We apply our new smoothing function to the extracted time series and make some changes to be able to visualize the difference between the original and smoothed data.

# smooth the temperature
df <- mutate(df, tmx_smoothed = daily_smooth(tmx)) %>% 
          pivot_longer(2:3, names_to = "var", values_to = "temp")

# visualize the difference
ggplot(df, 
       aes(date, temp, 
           colour = var)) + 
     geom_line() + 
  scale_x_date(date_breaks = "month", date_labels = "%b") +
  scale_y_continuous(breaks = seq(5, 28, 2)) +
  scale_colour_manual(values = c("#f4a582", "#b2182b")) +
  labs(y = "maximum temperature", x = "", colour =  "") +
  theme_minimal()

As we see in the graph, the smoothed curve follows the original curve very well. In the next step we apply our function to the RasterBrick with the calc() function.
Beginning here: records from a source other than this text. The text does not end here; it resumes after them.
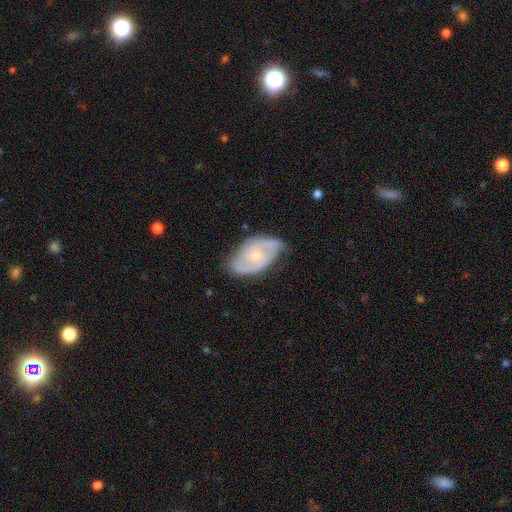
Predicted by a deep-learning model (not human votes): This appears to be a featured or disk galaxy (76%) with no bar (64%), 2 (81%) medium (47%) spiral arms (91%) and a small central bulge (69%). Merging: none (70%).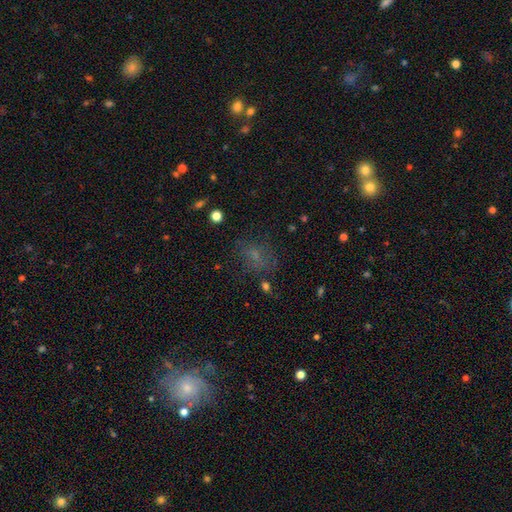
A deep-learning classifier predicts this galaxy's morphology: This is possibly a smooth galaxy (51%). How rounded: likely in between (64%). Merging: possibly none (60%).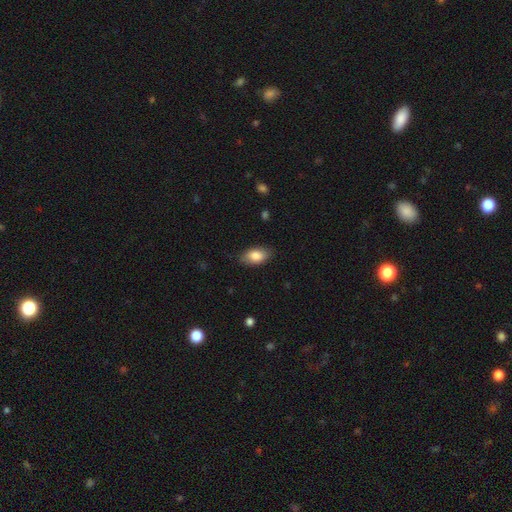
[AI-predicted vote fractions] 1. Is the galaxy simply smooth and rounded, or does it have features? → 84% smooth, 9% featured or disk, 7% star or artifact.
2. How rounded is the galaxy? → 92% in between, 5% round, 3% cigar-shaped.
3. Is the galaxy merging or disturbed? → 84% none, 12% minor disturbance, 3% major disturbance, 1% merger.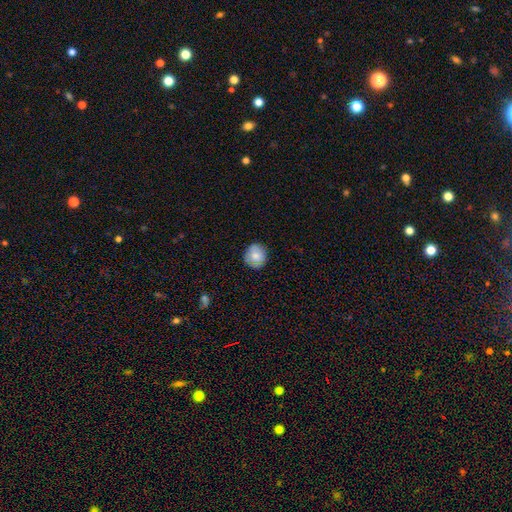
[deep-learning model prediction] A smooth galaxy with no disk features (76%) that is round (88%). Merging: none (81%).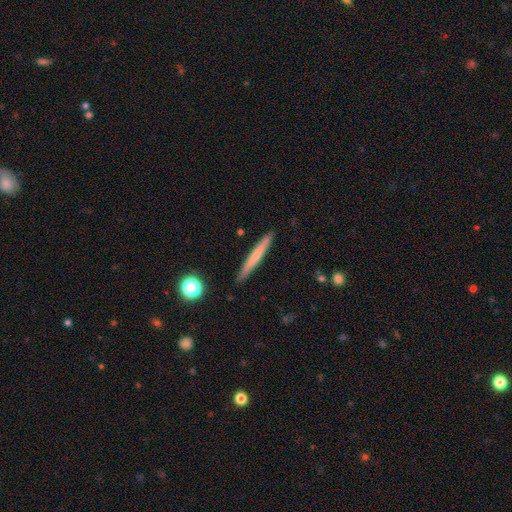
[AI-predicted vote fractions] smooth_or_featured: smooth (p=0.60) [alt: featured or disk p=0.34]
how_rounded: cigar-shaped (p=0.97) [alt: in between p=0.02]
merging: none (p=0.91) [alt: minor disturbance p=0.06]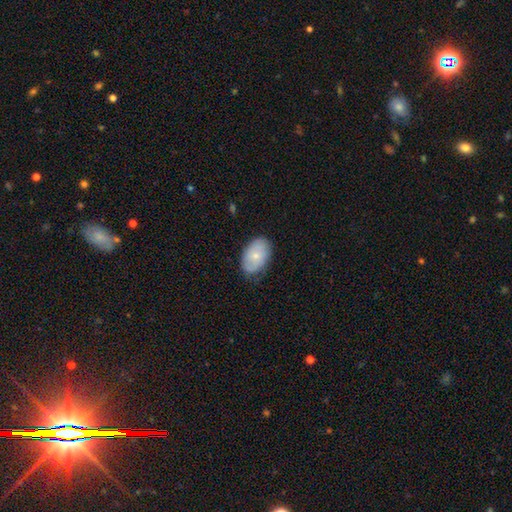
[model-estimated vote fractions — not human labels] smooth_or_featured: smooth (p=0.68) [alt: featured or disk p=0.26]
how_rounded: in between (p=0.90) [alt: round p=0.09]
merging: none (p=0.75) [alt: minor disturbance p=0.20]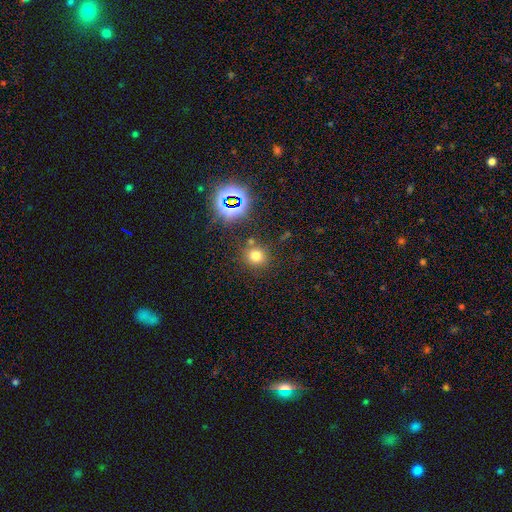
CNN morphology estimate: A smooth galaxy with no disk features (69%) that is round (88%). Merging: none (78%).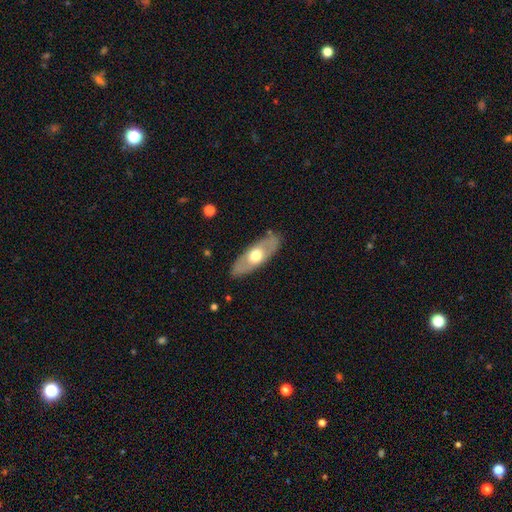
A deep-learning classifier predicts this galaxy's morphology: This appears to be a featured or disk galaxy (48%). Merging: none (86%).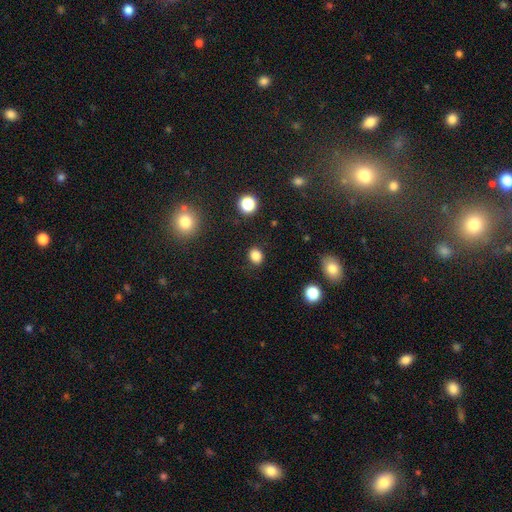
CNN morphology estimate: This appears to be a smooth galaxy with no disk features (84%) that is round (55%). Merging: none (86%).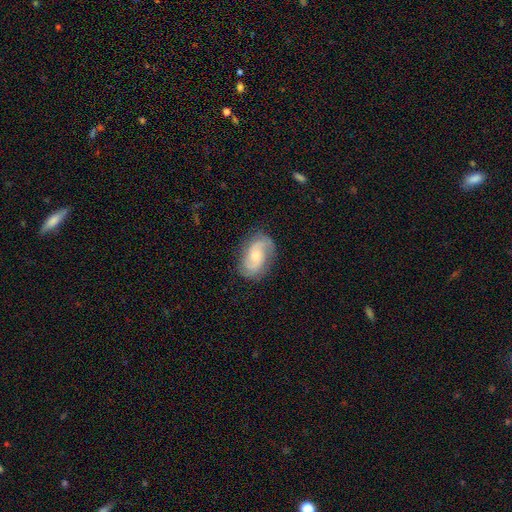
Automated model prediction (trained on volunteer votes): This is likely a featured or disk galaxy (77%). It is clearly not viewed edge-on (97%). Bar: possibly no (58%). Spiral arm pattern: clearly yes (95%). Spiral arm count: clearly 2 (83%). Spiral winding: possibly medium (48%). Central bulge: possibly moderate (49%). Merging: likely none (77%).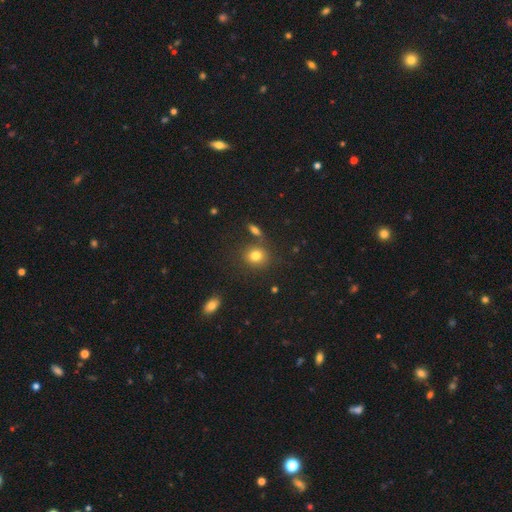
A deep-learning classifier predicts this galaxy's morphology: Q: Smooth or featured?
A: smooth (78%); runner-up: star or artifact (12%)
Q: How rounded?
A: round (74%); runner-up: in between (25%)
Q: Merging?
A: none (75%); runner-up: minor disturbance (11%)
The function returns as many layers as those returned by the function used for each of the time series.

# smooth the RasterBrick
tmx_smooth <- calc(tmx_mean, fun = daily_smooth)

Visualization

Preparation

To visualize the maximum temperatures throughout the year, first, we convert the RasterBrick to a data.frame, including longitude and latitude, but removing all time series without values (NA).

# convert to data.frame
tmx_mat <- as.data.frame(tmx_smooth, xy = TRUE, na.rm = TRUE)

# rename the columns 
tmx_mat <- set_names(tmx_mat, c("lon", "lat", str_c("D", 1:366)))
str(tmx_mat[, 1:10])
## 'data.frame':    20676 obs. of  10 variables:
##  $ lon: num  -8.03 -7.98 -7.92 -7.86 -7.8 ...
##  $ lat: num  43.8 43.8 43.8 43.8 43.8 ...
##  $ D1 : num  10.5 10.3 10 10.9 11.5 ...
##  $ D2 : num  10.5 10.3 10.1 10.9 11.5 ...
##  $ D3 : num  10.5 10.3 10.1 10.9 11.5 ...
##  $ D4 : num  10.6 10.4 10.1 10.9 11.5 ...
##  $ D5 : num  10.6 10.4 10.1 11 11.6 ...
##  $ D6 : num  10.6 10.4 10.1 11 11.6 ...
##  $ D7 : num  10.6 10.4 10.2 11 11.6 ...
##  $ D8 : num  10.6 10.4 10.2 11 11.6 ...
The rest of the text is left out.